Exercise aim:
Here are some records. Print all of them exactly.

---------- Information given ----------

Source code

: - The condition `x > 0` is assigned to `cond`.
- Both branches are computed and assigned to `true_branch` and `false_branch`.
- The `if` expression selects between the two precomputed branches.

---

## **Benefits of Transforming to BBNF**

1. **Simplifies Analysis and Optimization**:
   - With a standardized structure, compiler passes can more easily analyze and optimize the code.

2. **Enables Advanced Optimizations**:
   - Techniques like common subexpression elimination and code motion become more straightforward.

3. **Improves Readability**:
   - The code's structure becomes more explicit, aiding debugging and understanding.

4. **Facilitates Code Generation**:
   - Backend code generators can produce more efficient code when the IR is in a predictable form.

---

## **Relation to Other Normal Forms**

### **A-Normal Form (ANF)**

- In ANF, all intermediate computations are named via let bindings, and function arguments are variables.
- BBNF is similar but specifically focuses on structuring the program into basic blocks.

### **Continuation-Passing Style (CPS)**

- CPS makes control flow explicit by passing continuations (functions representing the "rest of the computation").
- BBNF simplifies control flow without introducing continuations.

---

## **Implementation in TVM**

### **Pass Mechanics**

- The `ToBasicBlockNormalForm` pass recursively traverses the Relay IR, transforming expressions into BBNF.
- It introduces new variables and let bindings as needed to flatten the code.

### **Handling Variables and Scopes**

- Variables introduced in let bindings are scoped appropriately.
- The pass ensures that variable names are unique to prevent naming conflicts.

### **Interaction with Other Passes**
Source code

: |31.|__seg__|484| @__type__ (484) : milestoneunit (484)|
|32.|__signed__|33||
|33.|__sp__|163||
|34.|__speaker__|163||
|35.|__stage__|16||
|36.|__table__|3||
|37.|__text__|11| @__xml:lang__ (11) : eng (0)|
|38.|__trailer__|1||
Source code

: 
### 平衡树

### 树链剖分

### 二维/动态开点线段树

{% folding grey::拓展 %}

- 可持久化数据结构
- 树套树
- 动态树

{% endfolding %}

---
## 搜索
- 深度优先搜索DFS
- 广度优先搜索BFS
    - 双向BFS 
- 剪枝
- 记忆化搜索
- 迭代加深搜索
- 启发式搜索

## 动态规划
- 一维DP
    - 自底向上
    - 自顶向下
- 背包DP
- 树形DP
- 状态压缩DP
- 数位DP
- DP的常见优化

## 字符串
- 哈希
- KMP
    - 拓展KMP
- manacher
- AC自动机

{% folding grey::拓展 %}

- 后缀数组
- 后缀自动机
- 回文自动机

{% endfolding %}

----------

Task result:
Source code

: - The condition `x > 0` is assigned to `cond`.
- Both branches are computed and assigned to `true_branch` and `false_branch`.
- The `if` expression selects between the two precomputed branches.

---

## **Benefits of Transforming to BBNF**

1. **Simplifies Analysis and Optimization**:
   - With a standardized structure, compiler passes can more easily analyze and optimize the code.

2. **Enables Advanced Optimizations**:
   - Techniques like common subexpression elimination and code motion become more straightforward.

3. **Improves Readability**:
   - The code's structure becomes more explicit, aiding debugging and understanding.

4. **Facilitates Code Generation**:
   - Backend code generators can produce more efficient code when the IR is in a predictable form.

---

## **Relation to Other Normal Forms**

### **A-Normal Form (ANF)**

- In ANF, all intermediate computations are named via let bindings, and function arguments are variables.
- BBNF is similar but specifically focuses on structuring the program into basic blocks.

### **Continuation-Passing Style (CPS)**

- CPS makes control flow explicit by passing continuations (functions representing the "rest of the computation").
- BBNF simplifies control flow without introducing continuations.

---

## **Implementation in TVM**

### **Pass Mechanics**

- The `ToBasicBlockNormalForm` pass recursively traverses the Relay IR, transforming expressions into BBNF.
- It introduces new variables and let bindings as needed to flatten the code.

### **Handling Variables and Scopes**

- Variables introduced in let bindings are scoped appropriately.
- The pass ensures that variable names are unique to prevent naming conflicts.

### **Interaction with Other Passes**
Source code

: |31.|__seg__|484| @__type__ (484) : milestoneunit (484)|
|32.|__signed__|33||
|33.|__sp__|163||
|34.|__speaker__|163||
|35.|__stage__|16||
|36.|__table__|3||
|37.|__text__|11| @__xml:lang__ (11) : eng (0)|
|38.|__trailer__|1||
Source code

: 
### 平衡树

### 树链剖分

### 二维/动态开点线段树

{% folding grey::拓展 %}

- 可持久化数据结构
- 树套树
- 动态树

{% endfolding %}

---
## 搜索
- 深度优先搜索DFS
- 广度优先搜索BFS
    - 双向BFS 
- 剪枝
- 记忆化搜索
- 迭代加深搜索
- 启发式搜索

## 动态规划
- 一维DP
    - 自底向上
    - 自顶向下
- 背包DP
- 树形DP
- 状态压缩DP
- 数位DP
- DP的常见优化

## 字符串
- 哈希
- KMP
    - 拓展KMP
- manacher
- AC自动机

{% folding grey::拓展 %}

- 后缀数组
- 后缀自动机
- 回文自动机

{% endfolding %}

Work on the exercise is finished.